There were 54 households, out of which 42.6% had children under the age of 18 living with them, 63.0% were married couples living together, 13.0% had a female householder with no husband present, and 22.2% were non-families. 20.4% of all households were made up of individuals, and 9.3% had someone living alone who was 65 years of age or older. The average household size was 2.65 and the average family size was 3.07.

In the town, the population was spread out, with 30.1% under the age of 18, 4.2% from 18 to 24, 30.8% from 25 to 44, 25.2% from 45 to 64, and 9.8% who were 65 years of age or older. The median age was 38 years. For every 100 females, there were 76.5 males. For every 100 females age 18 and over, there were 81.8 males.

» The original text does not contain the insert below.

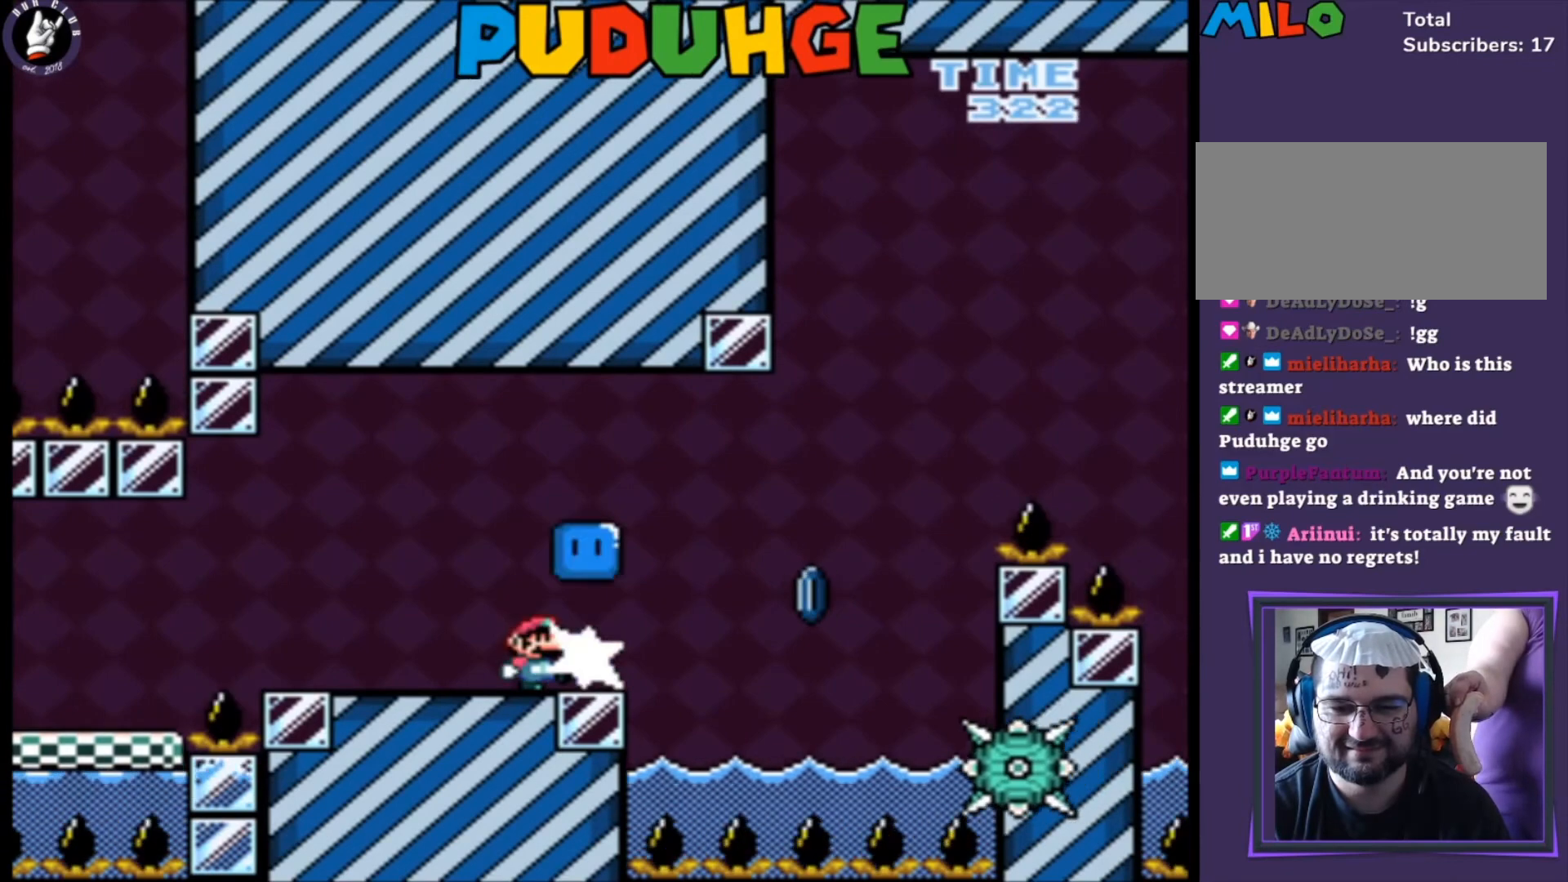
{"buttons": ["A", "X"], "events": [[33, "Y", "down"], [133, "Y", "up"], [200, "X", "down"], [267, "A", "down"]]}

The median income for a household in the town was $41,250, and the median income for a family was $46,250. Males had a median income of $36,250 versus $18,750 for females. The per capita income for the town was $19,698. There were none of the families and 2.5% of the population living below the poverty line, including no under eighteens and none of those over 64.

==Notable residents==

Politician William J. Winchester was born in Barclay circa 1876. He left Barclay for Wilmington, Delaware in 1888.